Screenshot PLC execution Time.


- PLC execution Time -

  • Linking to the previous section and with the communications of the SCAN cycle, and more specifically the communications with HMI devices, they must be codified for the maximum possible number of operations are executed, reducing the load on the HMI and, therefore, the possible number of vulnerabilities. What's more, the checking of the values introduced by the operator in the HMI must be checked by the PLC to determine whether the slogan introduced is between admissible values.
  • Another important aspect when it comes to implementing secure coding for a PLC is the correct programming of the operating modes. Maintaining a PLC in RUN mode for as long as possible reduces the possibilities of changes being made to the programming by a malicious agent. What’s more, it will be difficult to detect a changes through the visualisation in diagnostics of a stop in the execution of the SCAN cycle. The use of the PROGRAM mode mist be limited as it allows changes to be made to programming very easily.
  • Finally, one of the best practices that can be implemented to retain secure coding of a PLC, and which is not very common among programmers, is the disabling of the unnecessary or unused communication ports and protocols. An analysis of the communications from the PLC to the different devices that will allow us to specify what ports and protocols are necessary, disabling any unnecessary ones, and therefore eliminating a possible vector of attack.

Conclusions

PLCs were first used in the 1960s. In those days, there only function as to improve the provisions provided by control systems based on relays and contactors. They were generally used on a small scale and a high level of security was not necessary.

Today, there is exponential growth in IoT devices (Internet of Things), industrial processes and, above all, control devices like PLCs.
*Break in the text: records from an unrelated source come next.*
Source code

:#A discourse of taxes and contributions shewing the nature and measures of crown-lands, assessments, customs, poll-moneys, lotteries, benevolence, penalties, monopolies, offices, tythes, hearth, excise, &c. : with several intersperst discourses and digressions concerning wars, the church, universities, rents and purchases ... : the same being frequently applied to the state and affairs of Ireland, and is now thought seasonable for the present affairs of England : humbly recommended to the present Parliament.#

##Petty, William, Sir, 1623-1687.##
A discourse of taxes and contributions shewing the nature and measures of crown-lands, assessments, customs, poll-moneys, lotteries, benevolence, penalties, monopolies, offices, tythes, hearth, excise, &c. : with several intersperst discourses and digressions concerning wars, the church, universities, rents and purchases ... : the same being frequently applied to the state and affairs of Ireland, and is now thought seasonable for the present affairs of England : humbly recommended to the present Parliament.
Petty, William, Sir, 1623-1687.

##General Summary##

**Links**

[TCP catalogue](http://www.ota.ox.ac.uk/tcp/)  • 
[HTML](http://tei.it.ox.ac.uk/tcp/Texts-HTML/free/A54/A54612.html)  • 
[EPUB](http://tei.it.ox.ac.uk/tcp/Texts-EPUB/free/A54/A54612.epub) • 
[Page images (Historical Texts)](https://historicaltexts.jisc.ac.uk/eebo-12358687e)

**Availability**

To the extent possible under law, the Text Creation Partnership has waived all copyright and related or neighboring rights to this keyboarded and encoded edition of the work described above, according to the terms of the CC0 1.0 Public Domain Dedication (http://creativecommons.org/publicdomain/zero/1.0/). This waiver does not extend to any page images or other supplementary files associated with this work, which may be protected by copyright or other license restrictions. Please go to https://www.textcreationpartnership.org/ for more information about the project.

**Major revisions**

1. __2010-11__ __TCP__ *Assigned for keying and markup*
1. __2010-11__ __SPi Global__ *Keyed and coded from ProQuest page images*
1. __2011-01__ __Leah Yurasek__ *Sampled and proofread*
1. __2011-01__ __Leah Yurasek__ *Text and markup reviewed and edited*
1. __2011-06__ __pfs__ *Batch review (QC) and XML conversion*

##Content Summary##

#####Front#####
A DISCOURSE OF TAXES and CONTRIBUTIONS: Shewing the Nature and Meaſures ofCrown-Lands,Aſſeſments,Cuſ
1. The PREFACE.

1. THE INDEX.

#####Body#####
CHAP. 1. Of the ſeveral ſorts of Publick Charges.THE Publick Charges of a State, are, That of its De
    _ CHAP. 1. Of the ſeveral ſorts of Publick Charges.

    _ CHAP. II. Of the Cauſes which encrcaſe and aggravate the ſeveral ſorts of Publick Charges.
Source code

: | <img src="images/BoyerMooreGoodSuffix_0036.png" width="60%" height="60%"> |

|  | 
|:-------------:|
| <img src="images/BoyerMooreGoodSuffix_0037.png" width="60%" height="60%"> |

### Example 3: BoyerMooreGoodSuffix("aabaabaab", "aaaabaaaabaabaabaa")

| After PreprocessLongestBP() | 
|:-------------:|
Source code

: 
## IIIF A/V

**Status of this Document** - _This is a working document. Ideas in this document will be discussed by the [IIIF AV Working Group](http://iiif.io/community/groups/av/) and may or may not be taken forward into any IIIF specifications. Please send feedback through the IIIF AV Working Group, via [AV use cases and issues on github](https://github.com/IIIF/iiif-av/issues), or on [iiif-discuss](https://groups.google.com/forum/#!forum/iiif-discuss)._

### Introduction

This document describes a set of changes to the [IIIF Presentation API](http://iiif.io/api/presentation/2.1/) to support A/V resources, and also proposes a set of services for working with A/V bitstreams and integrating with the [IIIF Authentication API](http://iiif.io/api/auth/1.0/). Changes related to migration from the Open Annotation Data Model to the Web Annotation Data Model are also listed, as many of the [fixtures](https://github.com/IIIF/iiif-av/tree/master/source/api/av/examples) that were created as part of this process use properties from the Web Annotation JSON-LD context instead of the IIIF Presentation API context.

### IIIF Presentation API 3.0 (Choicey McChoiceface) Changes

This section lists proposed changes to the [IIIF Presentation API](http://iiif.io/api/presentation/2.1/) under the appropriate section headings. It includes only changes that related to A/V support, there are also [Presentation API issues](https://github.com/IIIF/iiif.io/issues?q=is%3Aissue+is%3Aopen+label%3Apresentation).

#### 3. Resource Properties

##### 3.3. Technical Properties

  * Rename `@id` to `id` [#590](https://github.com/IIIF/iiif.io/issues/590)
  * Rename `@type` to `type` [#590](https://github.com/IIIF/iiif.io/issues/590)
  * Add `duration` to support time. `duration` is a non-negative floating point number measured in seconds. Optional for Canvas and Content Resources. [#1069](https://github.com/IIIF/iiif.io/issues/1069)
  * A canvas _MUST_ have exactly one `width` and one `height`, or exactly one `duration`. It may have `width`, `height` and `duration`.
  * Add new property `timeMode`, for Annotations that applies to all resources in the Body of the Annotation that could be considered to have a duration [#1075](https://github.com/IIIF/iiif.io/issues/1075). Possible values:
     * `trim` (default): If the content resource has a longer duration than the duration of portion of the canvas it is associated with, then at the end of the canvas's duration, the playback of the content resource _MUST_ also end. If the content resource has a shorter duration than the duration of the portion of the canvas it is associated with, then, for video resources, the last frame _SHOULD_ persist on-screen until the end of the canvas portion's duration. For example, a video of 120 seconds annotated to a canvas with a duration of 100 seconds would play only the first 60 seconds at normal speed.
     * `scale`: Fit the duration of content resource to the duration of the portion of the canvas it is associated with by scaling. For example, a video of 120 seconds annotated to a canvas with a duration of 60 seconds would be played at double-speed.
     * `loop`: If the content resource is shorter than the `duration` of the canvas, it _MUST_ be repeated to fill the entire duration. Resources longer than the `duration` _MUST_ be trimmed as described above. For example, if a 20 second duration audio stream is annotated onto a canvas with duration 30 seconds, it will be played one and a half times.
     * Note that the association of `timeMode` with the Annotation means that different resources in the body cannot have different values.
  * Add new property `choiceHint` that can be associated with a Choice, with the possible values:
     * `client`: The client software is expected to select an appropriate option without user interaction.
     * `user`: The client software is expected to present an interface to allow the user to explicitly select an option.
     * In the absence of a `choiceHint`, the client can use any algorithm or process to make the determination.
This contrasts sharply the increasing need for everything to be interconnected, which may lead to increased vulnerabilities, both for equipment and the industrial communications used in different processes.

It is worth highlighting that a PLC many have certain weaknesses, but as detailed previously, there are many practices or coding actions that allow the administrator to configure the code and software of the robot to improve the level of security, reducing or preventing any attack on the code. Following the above advice, continued reporting is crucial for alerts and events and implementation of the latest versions of libraries (for operating logic) and the latest version of the firmware used by the robot.